Start of THE DATA

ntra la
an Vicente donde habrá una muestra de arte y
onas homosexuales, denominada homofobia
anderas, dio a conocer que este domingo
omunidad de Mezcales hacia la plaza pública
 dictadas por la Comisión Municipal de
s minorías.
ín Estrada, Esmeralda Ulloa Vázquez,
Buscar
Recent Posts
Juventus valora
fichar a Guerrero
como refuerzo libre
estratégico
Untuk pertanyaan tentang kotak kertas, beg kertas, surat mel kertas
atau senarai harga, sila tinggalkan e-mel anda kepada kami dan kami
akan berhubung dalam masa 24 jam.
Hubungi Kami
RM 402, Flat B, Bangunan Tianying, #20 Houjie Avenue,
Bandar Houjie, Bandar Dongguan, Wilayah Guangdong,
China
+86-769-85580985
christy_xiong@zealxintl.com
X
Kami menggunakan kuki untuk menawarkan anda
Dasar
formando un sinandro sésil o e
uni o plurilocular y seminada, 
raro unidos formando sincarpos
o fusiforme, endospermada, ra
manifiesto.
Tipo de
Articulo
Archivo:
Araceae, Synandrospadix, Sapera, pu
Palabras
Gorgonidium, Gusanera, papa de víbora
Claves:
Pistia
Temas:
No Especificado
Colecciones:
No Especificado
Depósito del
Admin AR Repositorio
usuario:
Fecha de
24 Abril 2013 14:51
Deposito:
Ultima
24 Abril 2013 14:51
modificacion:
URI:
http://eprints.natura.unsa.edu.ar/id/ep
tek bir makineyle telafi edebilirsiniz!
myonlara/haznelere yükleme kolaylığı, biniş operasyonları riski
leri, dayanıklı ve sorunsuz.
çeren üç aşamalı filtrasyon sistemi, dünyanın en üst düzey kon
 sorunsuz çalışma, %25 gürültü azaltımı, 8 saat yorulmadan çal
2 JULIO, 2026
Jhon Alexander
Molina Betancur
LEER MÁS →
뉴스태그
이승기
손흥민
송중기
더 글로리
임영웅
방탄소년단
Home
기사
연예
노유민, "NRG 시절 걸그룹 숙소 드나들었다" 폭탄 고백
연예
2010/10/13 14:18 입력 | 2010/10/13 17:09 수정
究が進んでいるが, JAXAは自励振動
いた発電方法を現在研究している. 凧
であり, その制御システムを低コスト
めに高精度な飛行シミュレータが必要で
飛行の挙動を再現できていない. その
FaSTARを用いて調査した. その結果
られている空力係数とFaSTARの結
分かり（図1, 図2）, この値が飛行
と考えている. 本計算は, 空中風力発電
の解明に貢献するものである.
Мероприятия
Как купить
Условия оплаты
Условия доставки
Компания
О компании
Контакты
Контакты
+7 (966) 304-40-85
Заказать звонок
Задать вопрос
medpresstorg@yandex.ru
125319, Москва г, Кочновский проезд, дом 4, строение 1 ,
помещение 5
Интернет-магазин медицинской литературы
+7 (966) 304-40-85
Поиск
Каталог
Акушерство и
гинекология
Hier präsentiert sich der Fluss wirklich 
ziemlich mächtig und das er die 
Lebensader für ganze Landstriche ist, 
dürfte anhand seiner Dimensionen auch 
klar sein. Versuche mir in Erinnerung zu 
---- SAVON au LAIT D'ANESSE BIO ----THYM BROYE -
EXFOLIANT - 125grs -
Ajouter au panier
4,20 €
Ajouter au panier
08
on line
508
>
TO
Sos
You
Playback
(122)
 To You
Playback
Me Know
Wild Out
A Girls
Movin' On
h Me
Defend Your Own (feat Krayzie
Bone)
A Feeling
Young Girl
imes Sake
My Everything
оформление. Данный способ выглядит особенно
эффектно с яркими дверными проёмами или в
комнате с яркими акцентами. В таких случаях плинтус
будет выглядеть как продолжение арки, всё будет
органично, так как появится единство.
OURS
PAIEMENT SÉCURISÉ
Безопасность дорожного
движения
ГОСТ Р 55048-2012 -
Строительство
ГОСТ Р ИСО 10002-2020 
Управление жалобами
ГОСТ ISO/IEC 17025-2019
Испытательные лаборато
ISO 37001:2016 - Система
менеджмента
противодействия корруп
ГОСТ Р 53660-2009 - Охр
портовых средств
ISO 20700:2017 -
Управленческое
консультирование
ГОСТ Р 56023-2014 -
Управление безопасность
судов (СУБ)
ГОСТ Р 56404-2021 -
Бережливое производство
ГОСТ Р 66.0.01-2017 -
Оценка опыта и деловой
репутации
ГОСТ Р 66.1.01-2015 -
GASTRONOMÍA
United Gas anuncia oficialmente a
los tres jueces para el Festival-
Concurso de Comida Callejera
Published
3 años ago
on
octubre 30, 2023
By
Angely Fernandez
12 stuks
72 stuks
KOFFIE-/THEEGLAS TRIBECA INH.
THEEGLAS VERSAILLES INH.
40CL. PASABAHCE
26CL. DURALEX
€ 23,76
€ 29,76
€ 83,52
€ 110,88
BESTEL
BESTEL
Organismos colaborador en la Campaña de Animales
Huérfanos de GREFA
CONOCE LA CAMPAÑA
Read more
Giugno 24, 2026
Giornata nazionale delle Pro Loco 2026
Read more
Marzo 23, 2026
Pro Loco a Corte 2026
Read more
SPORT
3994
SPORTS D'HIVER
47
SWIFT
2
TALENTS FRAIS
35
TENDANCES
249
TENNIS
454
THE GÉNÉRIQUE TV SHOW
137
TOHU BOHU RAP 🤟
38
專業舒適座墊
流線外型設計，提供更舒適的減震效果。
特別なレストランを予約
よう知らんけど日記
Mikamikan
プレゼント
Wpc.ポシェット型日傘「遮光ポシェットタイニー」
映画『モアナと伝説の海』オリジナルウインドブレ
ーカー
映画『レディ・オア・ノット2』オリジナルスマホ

End of THE DATA

INSTRUCTION
Rewrite all of the material above, replacing "Read more" with "Learn more" everywhere it occurs and leaving everything else untouched.

WRITTEN RESPONSE
ntra la
an Vicente donde habrá una muestra de arte y
onas homosexuales, denominada homofobia
anderas, dio a conocer que este domingo
omunidad de Mezcales hacia la plaza pública
 dictadas por la Comisión Municipal de
s minorías.
ín Estrada, Esmeralda Ulloa Vázquez,
Buscar
Recent Posts
Juventus valora
fichar a Guerrero
como refuerzo libre
estratégico
Untuk pertanyaan tentang kotak kertas, beg kertas, surat mel kertas
atau senarai harga, sila tinggalkan e-mel anda kepada kami dan kami
akan berhubung dalam masa 24 jam.
Hubungi Kami
RM 402, Flat B, Bangunan Tianying, #20 Houjie Avenue,
Bandar Houjie, Bandar Dongguan, Wilayah Guangdong,
China
+86-769-85580985
christy_xiong@zealxintl.com
X
Kami menggunakan kuki untuk menawarkan anda
Dasar
formando un sinandro sésil o e
uni o plurilocular y seminada, 
raro unidos formando sincarpos
o fusiforme, endospermada, ra
manifiesto.
Tipo de
Articulo
Archivo:
Araceae, Synandrospadix, Sapera, pu
Palabras
Gorgonidium, Gusanera, papa de víbora
Claves:
Pistia
Temas:
No Especificado
Colecciones:
No Especificado
Depósito del
Admin AR Repositorio
usuario:
Fecha de
24 Abril 2013 14:51
Deposito:
Ultima
24 Abril 2013 14:51
modificacion:
URI:
http://eprints.natura.unsa.edu.ar/id/ep
tek bir makineyle telafi edebilirsiniz!
myonlara/haznelere yükleme kolaylığı, biniş operasyonları riski
leri, dayanıklı ve sorunsuz.
çeren üç aşamalı filtrasyon sistemi, dünyanın en üst düzey kon
 sorunsuz çalışma, %25 gürültü azaltımı, 8 saat yorulmadan çal
2 JULIO, 2026
Jhon Alexander
Molina Betancur
LEER MÁS →
뉴스태그
이승기
손흥민
송중기
더 글로리
임영웅
방탄소년단
Home
기사
연예
노유민, "NRG 시절 걸그룹 숙소 드나들었다" 폭탄 고백
연예
2010/10/13 14:18 입력 | 2010/10/13 17:09 수정
究が進んでいるが, JAXAは自励振動
いた発電方法を現在研究している. 凧
であり, その制御システムを低コスト
めに高精度な飛行シミュレータが必要で
飛行の挙動を再現できていない. その
FaSTARを用いて調査した. その結果
られている空力係数とFaSTARの結
分かり（図1, 図2）, この値が飛行
と考えている. 本計算は, 空中風力発電
の解明に貢献するものである.
Мероприятия
Как купить
Условия оплаты
Условия доставки
Компания
О компании
Контакты
Контакты
+7 (966) 304-40-85
Заказать звонок
Задать вопрос
medpresstorg@yandex.ru
125319, Москва г, Кочновский проезд, дом 4, строение 1 ,
помещение 5
Интернет-магазин медицинской литературы
+7 (966) 304-40-85
Поиск
Каталог
Акушерство и
гинекология
Hier präsentiert sich der Fluss wirklich 
ziemlich mächtig und das er die 
Lebensader für ganze Landstriche ist, 
dürfte anhand seiner Dimensionen auch 
klar sein. Versuche mir in Erinnerung zu 
---- SAVON au LAIT D'ANESSE BIO ----THYM BROYE -
EXFOLIANT - 125grs -
Ajouter au panier
4,20 €
Ajouter au panier
08
on line
508
>
TO
Sos
You
Playback
(122)
 To You
Playback
Me Know
Wild Out
A Girls
Movin' On
h Me
Defend Your Own (feat Krayzie
Bone)
A Feeling
Young Girl
imes Sake
My Everything
оформление. Данный способ выглядит особенно
эффектно с яркими дверными проёмами или в
комнате с яркими акцентами. В таких случаях плинтус
будет выглядеть как продолжение арки, всё будет
органично, так как появится единство.
OURS
PAIEMENT SÉCURISÉ
Безопасность дорожного
движения
ГОСТ Р 55048-2012 -
Строительство
ГОСТ Р ИСО 10002-2020 
Управление жалобами
ГОСТ ISO/IEC 17025-2019
Испытательные лаборато
ISO 37001:2016 - Система
менеджмента
противодействия корруп
ГОСТ Р 53660-2009 - Охр
портовых средств
ISO 20700:2017 -
Управленческое
консультирование
ГОСТ Р 56023-2014 -
Управление безопасность
судов (СУБ)
ГОСТ Р 56404-2021 -
Бережливое производство
ГОСТ Р 66.0.01-2017 -
Оценка опыта и деловой
репутации
ГОСТ Р 66.1.01-2015 -
GASTRONOMÍA
United Gas anuncia oficialmente a
los tres jueces para el Festival-
Concurso de Comida Callejera
Published
3 años ago
on
octubre 30, 2023
By
Angely Fernandez
12 stuks
72 stuks
KOFFIE-/THEEGLAS TRIBECA INH.
THEEGLAS VERSAILLES INH.
40CL. PASABAHCE
26CL. DURALEX
€ 23,76
€ 29,76
€ 83,52
€ 110,88
BESTEL
BESTEL
Organismos colaborador en la Campaña de Animales
Huérfanos de GREFA
CONOCE LA CAMPAÑA
Learn more
Giugno 24, 2026
Giornata nazionale delle Pro Loco 2026
Learn more
Marzo 23, 2026
Pro Loco a Corte 2026
Learn more
SPORT
3994
SPORTS D'HIVER
47
SWIFT
2
TALENTS FRAIS
35
TENDANCES
249
TENNIS
454
THE GÉNÉRIQUE TV SHOW
137
TOHU BOHU RAP 🤟
38
專業舒適座墊
流線外型設計，提供更舒適的減震效果。
特別なレストランを予約
よう知らんけど日記
Mikamikan
プレゼント
Wpc.ポシェット型日傘「遮光ポシェットタイニー」
映画『モアナと伝説の海』オリジナルウインドブレ
ーカー
映画『レディ・オア・ノット2』オリジナルスマホ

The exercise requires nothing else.